The wider problem of health
The idea of building sustainable partnerships in health is daunting in the global context. The sheer multiplicity of stakeholders in health will make it more complicated to reach any standard partnership platform anywhere. The prospect of reaching the respective United Nations sustainable development goal, SDG3, “To ensure healthy lives and promote well-being for all at all ages” – is today tainted by detriments such as health cost inflation, losses of social cohesion, global increases in income and wealth inequality, and ever-sharper divergence in political convictions and approaches to defining what constitutes a natural, dignified, good and healthy life.
On the front of medical innovations, unsolved ethical challenges, and divergent quality of life experiences within societies and between countries, humanity in 2023 continues to face risks of exponentially increased, different health speeds between tech dreams of eternal life harbored by some super-wealthy and the fates of an estimated 8 billion humans. Most humans are immersed on one hand in the reality of recurrent infectious disease risks for the highly populated countries with specters of epidemics and pandemics, and on the other hand in the hardly less worrying presence of non-communicable lifestyle diseases and chronic illnesses that accompany the progressively higher age profiles and sedentary urban modes of post-industrial denizens in more and more countries.
In the bottom line of health system developments of the past 38 months since the alarm signals of the Covid-19 pandemic shook up everyday life of the Lebanese people, it is to be expected that distortions and dichotomies in the health system will not diminish in the near term.

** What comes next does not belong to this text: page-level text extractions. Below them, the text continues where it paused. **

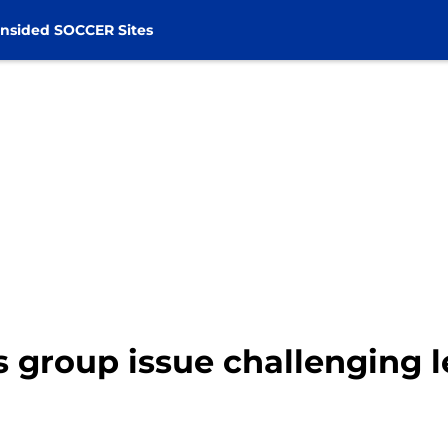
nsided SOCCER Sites
 group issue challenging l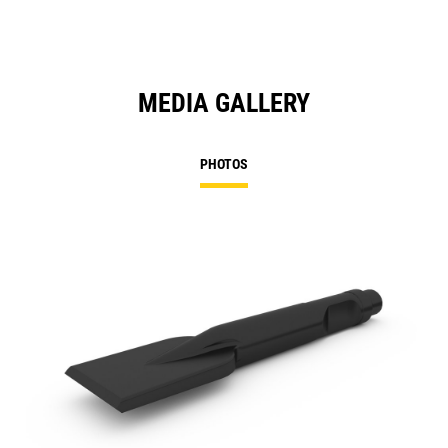
MEDIA GALLERY
PHOTOS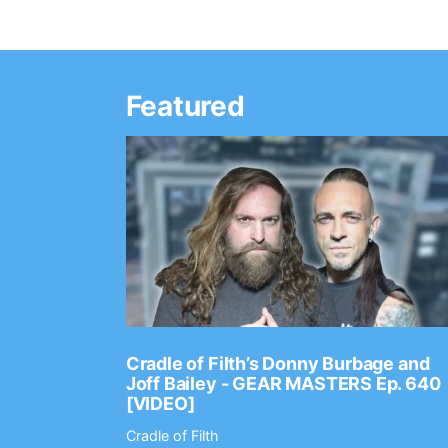
Featured
Ep. 2202
Cradle of Filth’s Donny Burbage and
Joff Bailey - GEAR MASTERS Ep. 640
[VIDEO]
Cradle of Filth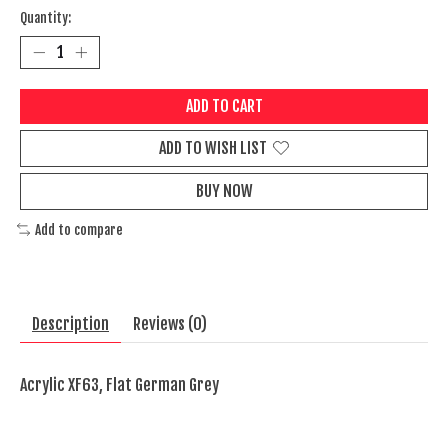
Quantity:
ADD TO CART
ADD TO WISH LIST
BUY NOW
Add to compare
Description
Reviews (0)
Acrylic XF63, Flat German Grey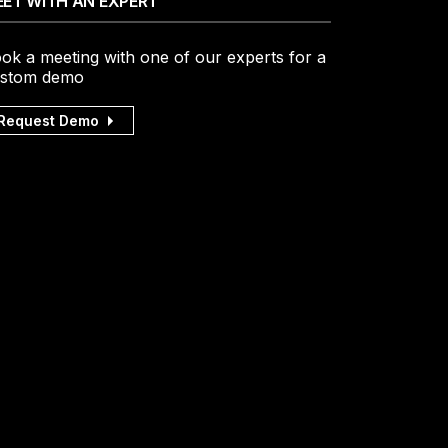
ET WITH AN EXPERT
ok a meeting with one of our experts for a
stom demo
Request Demo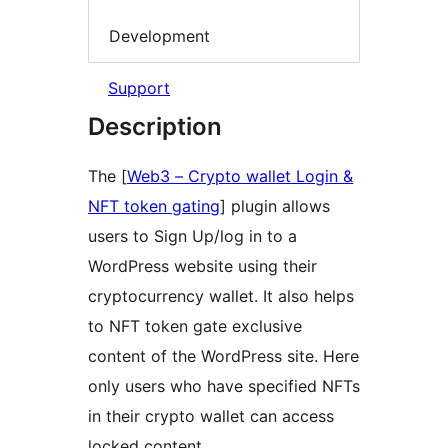
Development
Support
Description
The [
Web3 – Crypto wallet Login &
NFT token gating
] plugin allows
users to Sign Up/log in to a
WordPress website using their
cryptocurrency wallet. It also helps
to NFT token gate exclusive
content of the WordPress site. Here
only users who have specified NFTs
in their crypto wallet can access
locked content.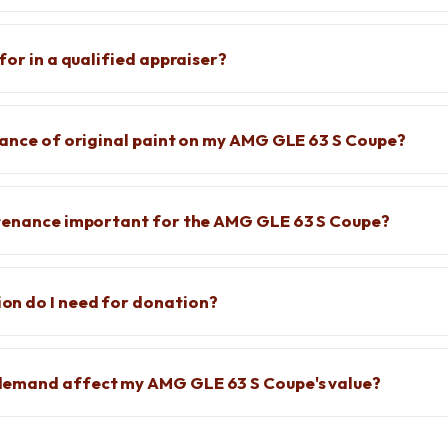
for in a qualified appraiser?
cance of original paint on my AMG GLE 63 S Coupe?
ntenance important for the AMG GLE 63 S Coupe?
n do I need for donation?
emand affect my AMG GLE 63 S Coupe's value?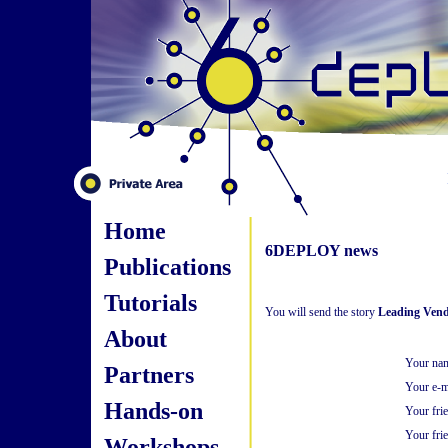
Home
6DEPLOY news
Publications
Tutorials
You will send the story
Leading Vend
About
Your na
Partners
Your e-m
Hands-on
Your fri
Your frie
Workshops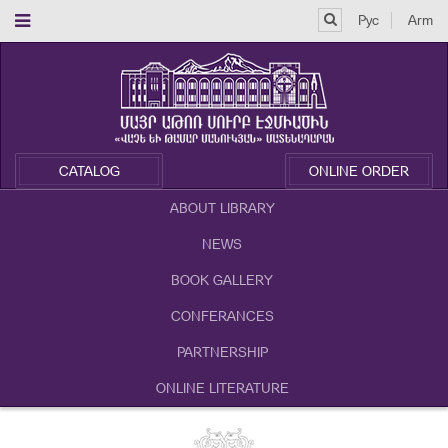
Рус
Arm
CATALOG
ONLINE ORDER
ABOUT LIBRARY
NEWS
BOOK GALLERY
CONFERANCES
PARTNERSHIP
ONLINE LITERATURE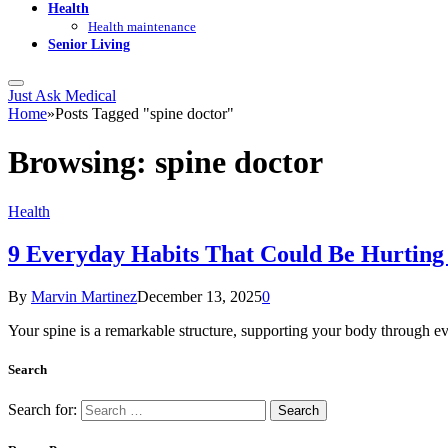
Health
Health maintenance
Senior Living
Just Ask Medical
Home
»
Posts Tagged "spine doctor"
Browsing:
spine doctor
Health
9 Everyday Habits That Could Be Hurting
By
Marvin Martinez
December 13, 2025
0
Your spine is a remarkable structure, supporting your body through eve
Search
Search for: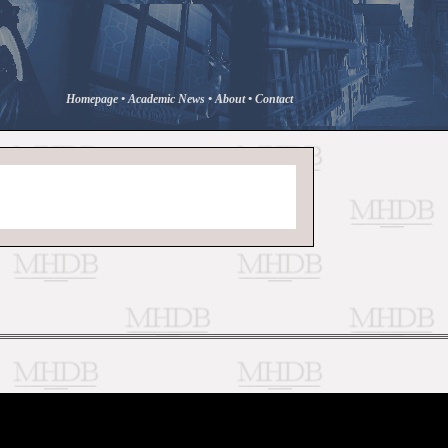
Homepage
•
Academic News
•
About
•
Contact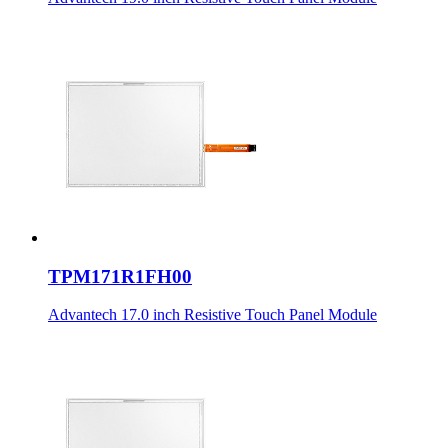
TPM171R1FH00
Advantech 17.0 inch Resistive Touch Panel Module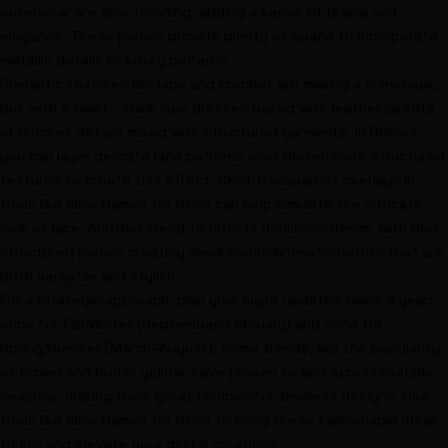
outerwear are also trending, adding a sense of drama and
elegance. These pieces provide plenty of space to incorporate
metallic details or luxury patterns.
Romantic textures like lace and crochet are making a comeback,
but with a twist - think lace dresses paired with leather jackets
or crochet details mixed with structured garments. In Roblox,
you can layer delicate lace patterns over darker, more structured
textures to create this effect. Semi-transparent overlays in
tools like Alive Games for Skins can help simulate the intricate
look of lace. Another trend to note is denim-on-denim, with dark,
structured pieces creating sleek monochromatic outfits that are
both versatile and stylish.
For a strategic approach, plan your major updates twice a year:
once for Fall/Winter (September–February) and once for
Spring/Summer (March–August). Some trends, like the popularity
of brown and butter yellow, have proven to last across multiple
seasons, making them great choices for timeless designs. Use
tools like Alive Games for Skins to bring these fashionable ideas
to life and elevate your digital creations.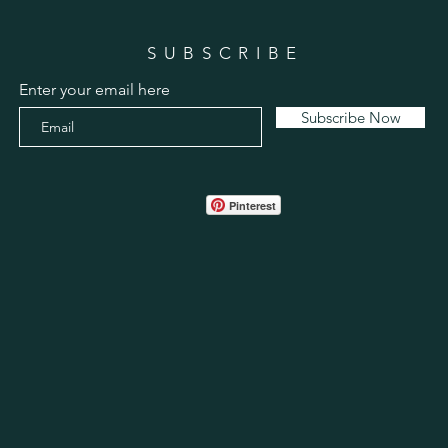
SUBSCRIBE
Enter your email here
Subscribe Now
Pinterest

The MoPH-owned strategy for the national health system contains important insights into the system’s past and present successes and weaknesses, but it has in itself a fundamental deficiency when measured against two essential components of any viable strategy: a clearly sourced budget and an executable timeline.

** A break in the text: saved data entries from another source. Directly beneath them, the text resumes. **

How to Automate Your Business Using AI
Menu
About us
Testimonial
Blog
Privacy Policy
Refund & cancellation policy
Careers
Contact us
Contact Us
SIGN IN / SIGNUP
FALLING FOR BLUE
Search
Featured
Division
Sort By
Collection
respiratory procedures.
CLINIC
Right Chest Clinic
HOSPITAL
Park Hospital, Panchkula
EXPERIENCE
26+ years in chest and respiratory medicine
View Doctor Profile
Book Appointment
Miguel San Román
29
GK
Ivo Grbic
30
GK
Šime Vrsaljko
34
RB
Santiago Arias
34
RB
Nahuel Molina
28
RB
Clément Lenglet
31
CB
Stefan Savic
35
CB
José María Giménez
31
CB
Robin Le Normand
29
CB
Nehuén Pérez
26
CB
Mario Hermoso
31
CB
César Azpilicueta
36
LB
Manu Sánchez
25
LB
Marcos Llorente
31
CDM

From the organizational challenges to a rebuilding of basic and advanced insurance for the resident population at large, to operational pressures experienced by private hospitals (see comment page 42) to the reduction in the number of pharmacies – reported in the National Health Strategy as over 15 percent at some point before 2023; Executive’s attempt in vain to conduct an interview with the Order of Pharmacists in Lebanon for a current assessment of this segment in the health system – the challenges on private sector stakeholders in the health system must be expected to linger, especially if political barriers to systemic health solutions fail to be removed.

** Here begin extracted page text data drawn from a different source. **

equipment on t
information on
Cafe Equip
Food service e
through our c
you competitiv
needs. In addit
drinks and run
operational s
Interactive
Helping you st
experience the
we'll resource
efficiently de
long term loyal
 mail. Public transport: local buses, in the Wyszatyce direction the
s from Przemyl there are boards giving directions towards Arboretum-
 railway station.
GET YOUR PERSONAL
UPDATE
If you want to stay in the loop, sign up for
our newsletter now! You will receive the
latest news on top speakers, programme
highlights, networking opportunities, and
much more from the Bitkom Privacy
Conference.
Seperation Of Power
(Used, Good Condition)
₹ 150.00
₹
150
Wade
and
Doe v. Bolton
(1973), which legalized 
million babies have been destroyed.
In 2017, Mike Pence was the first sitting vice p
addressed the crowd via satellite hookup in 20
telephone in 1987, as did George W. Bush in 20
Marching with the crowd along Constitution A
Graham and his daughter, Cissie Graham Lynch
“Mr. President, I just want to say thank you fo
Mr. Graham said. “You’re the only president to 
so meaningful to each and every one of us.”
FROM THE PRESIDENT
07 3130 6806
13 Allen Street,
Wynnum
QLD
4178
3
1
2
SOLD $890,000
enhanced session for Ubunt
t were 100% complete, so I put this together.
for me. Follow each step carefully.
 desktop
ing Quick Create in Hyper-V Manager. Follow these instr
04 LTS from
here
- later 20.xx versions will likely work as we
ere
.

Wins of new and well-structured partnerships in health cannot be sustainable without sound contractual, governance, and finance underpinnings that bind together the multiplicity of stakeholders in health. This is despite the current hopeful signs in provision of mental health services (see ‘Last Word’), and of astonishing progress by health system stakeholders as diverse as the pharmaceutical manufacturers and non-profit organizations that operate PHC networks. Some of the latter have evolved into meeting needs for non-PHC supplied medical solutions such as dental prostheses, with the daring (and to some almost cheesy) promise to give the Lebanese people, and at least their beneficiaries, back their smiles.